Para Guillermo que alegó cierta indisposición y se libró de semejante tortura.
Semana complicadísima la que acaba de terminar. Quedan exactamente 10 días de clase, diez días reales, acabamos el 16 de este mes, y exámenes finales, correcciones de última hora, recuperaciones y tal con lo que apenas he tenido tiempo para dedicarle un ratito al blog, y sin embargo he seguido recibiendo el mismo número de visitas habitual lo que es de agradecer (son más de tres luego no entiendo esa sonrisita, es más, aumenta el número de seguidores: bienvenido Álvaro se te recuerda con cariño)
Entre este conjunto de inexcusables citas pedagógicas debo mencionar la temible salida de fin de curso. Tarde o temprano un profesor se tiene que enfrentar a una salida con sus alumnos y el viernes pasado me tocó una apasionante visita a una cueva. Vaya por delante que no me gusta nada salir al campo y menos aún con un puñado de adolescentes salvajes. Supongo que también tengo que aclarar que esta salida estuvo organizada por el departamento de actividades extraescolares de mi instituto, cuya media de edad ronda los 62, 7 años, dato nada baladí, pues, aunque la media de edad de los Rolling Stones debe ser aproximadamente la misma, apuesto a que sus actividades extraescolares son muchísimo más interesantes que la del pasado viernes.
Entiendo que para la tercera edad una cueva pueda resultar una apasionante visita para mí fue un auténtico plomazo. Después de dos horas y media de atasco y viaje en autobús, cancioncillas incluídas, este fue el tema estrella cantado por mis adorables alumnos,
llegamos a un horrible pueblo avilés en el que se albergan las Cuevas del Águila, nombre cuya procedencia ignoro, demasiado rimbombante, por otra parte, para lo que nos enseñó un amable guía en el interior de la misma, limitándose a mostrarnos cómo las estalactitas y estalagmitas adoptan curiosas formas como la de un jamón, una mano de cuatro dedos o una mazorca, que no fuimos capaces de ver.
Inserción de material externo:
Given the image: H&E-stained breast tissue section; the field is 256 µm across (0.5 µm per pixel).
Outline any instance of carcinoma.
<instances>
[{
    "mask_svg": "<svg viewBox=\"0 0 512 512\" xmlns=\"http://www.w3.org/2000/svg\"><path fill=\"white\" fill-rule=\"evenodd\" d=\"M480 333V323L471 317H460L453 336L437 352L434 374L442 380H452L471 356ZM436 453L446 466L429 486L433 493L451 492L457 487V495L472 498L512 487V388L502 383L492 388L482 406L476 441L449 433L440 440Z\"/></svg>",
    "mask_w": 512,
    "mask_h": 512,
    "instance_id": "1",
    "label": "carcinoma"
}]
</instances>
Insisto en que habrá a quienes les resulte apasionante ver una mazorca en medio de una cueva pero qué quieres que te diga.
Tras la visita soltamos a los chicos. No es una expresión, realmente les soltamos como se suelta al ganado las tardes de verano y como el ganado se fueron a las proximidades de un río a remojarse un poco mientras nosotros comíamos, medio charlábamos y Eduardo no paraba de decir :”qué bien me lo estoy pasando.”
Salimos en expedición unos cuantos, (los de la foto y yo que dejaba constancia gráfica por si no volvíamos)
para encontrar un futbolín, un pinball, y una frondosa vereda que llevaba al mismo lugar del que partimos pero con más calor y agotados. A eso de las cinco volvimos a casa después de una jornada de lo más pedagógico.
Y entonces, por qué me apunté a la excursión?
Coger frío en una cueva: un catarro.
Una comida rupestre a base de embutido: el colesterol por las nubes.
Ser empapado con un globo de agua por mis encantadoras alumnas: una cara de malo.
Pasar el día con unos amigos, echar unos futbolines y unas risas: no tiene precio.